Queequeg was George Washington cannibalistically developed.

it detected that Queequeg is a proper noun. Presumably the model can tell this from context, because the word precedes the verb was and not because it knows Queeqeug is proper name.

When I changed November to november spaCy was still able to detect that november was a proper noun. When I downcased Ishmael it did not detect that ishmael was a proper noun, presumably because Ishmael is an uncommon name. When I changed the text to “Call me tim” the library did recognize tim as a proper noun.

When I fed spaCy the sentence

I never go as a passenger; nor, though I am something of a salt, do I ever go to sea as a Commodore, or a Captain, or a Cook.

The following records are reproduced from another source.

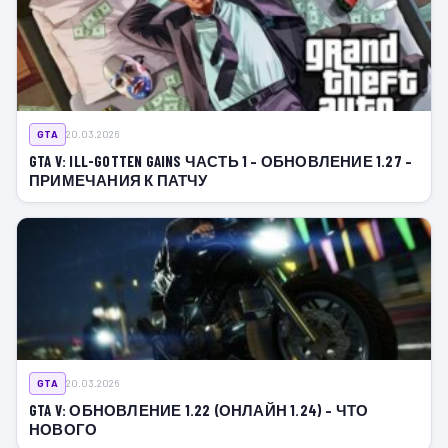
GTA
20.03.2026
GTA V: ILL-GOTTEN GAINS ЧАСТЬ 1 – ОБНОВЛЕНИЕ 1.27 –
ПРИМЕЧАНИЯ К ПАТЧУ
GTA
20.03.2026
GTA V: ОБНОВЛЕНИЕ 1.22 (ОНЛАЙН 1.24) – ЧТО
НОВОГО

the library thought that Commadore, Captain, and Cook were proper nouns. If I downcase these words, spaCy does not flag them as proper nouns.

When processing the line

For as in this world,head winds are far more prevalent than winds from astern (that is, if you never violate the Pythagorean maxim), so for the most part the Commodore on the quarter-deck gets his atmosphere at second hand from the sailors on the forecastle

spaCy correctly flagged Commodore as a proper noun in this instance. Also, it did not classify Pythagorean as a proper noun; the word is proper but not a noun, i.e. it’s a proper adjective.

TANSTAAFL

My script above has only six lines of code. But it depends on a library that uses a 588 MB language model. [1]

Related posts

[1] “TANSTAALF” stands for “There ain’t no such thing as a free lunch.” It comes from The Moon is a Harsh Mistress by Heinlein.

Incidentally, when I fed “The term TANSTAAFL comes from The Moon is a Harsh Mistress by Heinlein.” to spaCy, it flagged Harsh and Mistress as proper nouns.

When I fed it “The term TANSTAAFL comes from ‘The moon is a harsh mistress’ by Heinlein.” the library correctly tagged harsh as an adjective and mistress as a (non-proper) noun.